I don’t drink champagne down here, which is why I drank Farallon nearly dry of theirs! It suffers greatly from the voyage, first probably to Vera Cruz then by truck to the Yucatan. If the driver stops to get a taco and a girlfriend along the way, one hour in that sun cooks it pretty badly.
Where have you eaten in the last couple of years, besides San Francisco, that’s really delighted you?
My favorites outside the United States are the Ledbury in London — Brett Graham is probably the best chef in England right now. I always have my birthday lunch there. He usually goes out and shoots woodcock or something for me. There’s L’Arnsbourg — it’s a place in Alsace, on the France border. It’s mind-boggling. They have something that’s not on the menu. A cappuccino of foie gras — I hate using cappuccino that way, but that’s what it was called. Mashed potato, cream, foie gras, black truffles. It rendered me speechless for about fifteen minutes.
Did you ever eat at El Bulli?
You know, I’m not the biggest fan of tasting menus. When I thought about trying it, though, there was never enough time to book it. I wish I had tried it, but it’s just not the way I love to eat. I went to a place called Oud Sluis in Holland — there’s an acolyte of Adrià’s there, it’s El Bulli gone mad — he’s a slave to molecular cooking, and it’s really quite wonderful. But after the eleventh tasting out of 30 dishes, I’d just like a big piece of turbot.
Have you looked at the Modernist Cuisine tome? How do you feel about molecular gastronomy in general?
You know, you can join the Franciscan order and take your vows [laughing] — or whatever the male version of the Carmelites is. But trying to imitate all of it? What that movement will do, what it’s already done, is it will have the same impact on today’s chefs that the first Nouvelle Cuisine chefs had on the culinary world. And if it gets you out of a rut, if it makes you look at ingredients in a new way, all over again, then that’s a wonderful, invaluable thing.
How about the G9 Summit that Adrià and the gang were just at in Lima. Your thoughts?

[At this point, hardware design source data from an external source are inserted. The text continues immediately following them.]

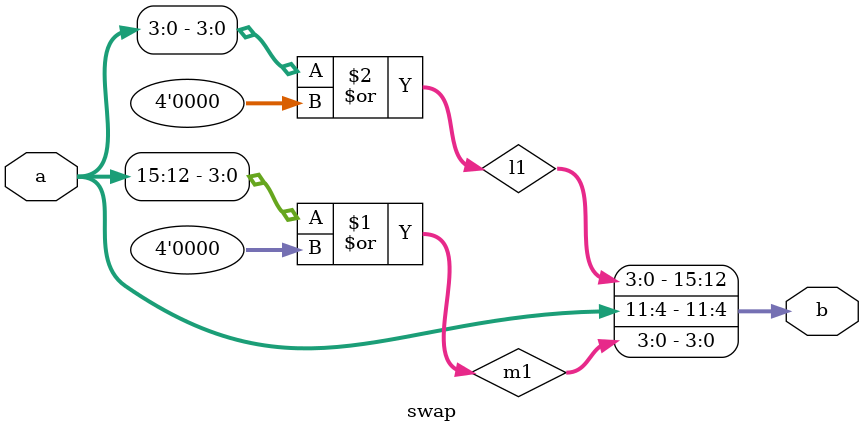
<source format=v>
module swap(a,b);
  input [15:0]a;
  output [15:0]b;
  wire [15:0]b;
  wire[3:0]m1,l1;
  assign m1=(a[15:12] | 4'b0000);
  assign l1=(a[3:0] | 4'b0000);
  assign b[15:12]=l1;
  assign b[11:4]=a[11:4];
  assign b[3:0]=m1;
endmodule

</source>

Ah yes, the G9. Chefs are not famous for anything very brilliant outside their restaurants. And they are just as capable of spouting a bunch of rubbish as anyone else and should be seen as any other spouter of rubbish. But going on and on about the carbon-saving world and then, as a journalist in London said to me, “sitting in the pointy end of a jumbo” to travel thousands of miles to say it is, as the rather brilliant article by Jay Rayner also said, incredibly stupid. And what of Mr. Keller flying to London to do a stint at Harrods? I think it is up to you and the under-30 generation of chefs and writers to get a pin to these very large balloons.
Tell me about your cookbook collection, which you recently sold some of to Omnivore Books. I gather you lost some of your books in Hurricane Katrina?
Well, you know, I was living in New York. I decided to move after 9/11 — I was living near the site and the smoke and the smells just became too much. I went to New Orleans, but I hadn’t moved everything there. And then while I was in Cozumel, Hurricane Katrina hit. Then two and a half months later, Hurricane Wilma hit Cozumel, so I moved to Merida. No hurricanes here. The books that were left in storage in New York, which I brought to Mexico, well, I looked at what was happening to my crocodile shoes down here in Mexico — the humidity just destroys them. I have these cookbooks from France from the seventeenth, eighteenth, and nineteenth centuries, and, you know, I thought It’s time for them to go to some other people.
What kind of restaurant would you open now, if you were, hypothetically, going to open one?
The only restaurant I would open now would be a bar on a tropical beach serving lobster-head soup and perfectly grilled fish. Tropical fruits, tropical drinks. Feet in the sand. Cold beer and cold champagne on the table.
Would you ever consider moving back to the States, to San Francisco?
I very well might. I’ll tell you, I was standing there at the window at Gerald Asher’s apartment on Green Street, looking at that extraordinary view, and I thought, Why would I not come back?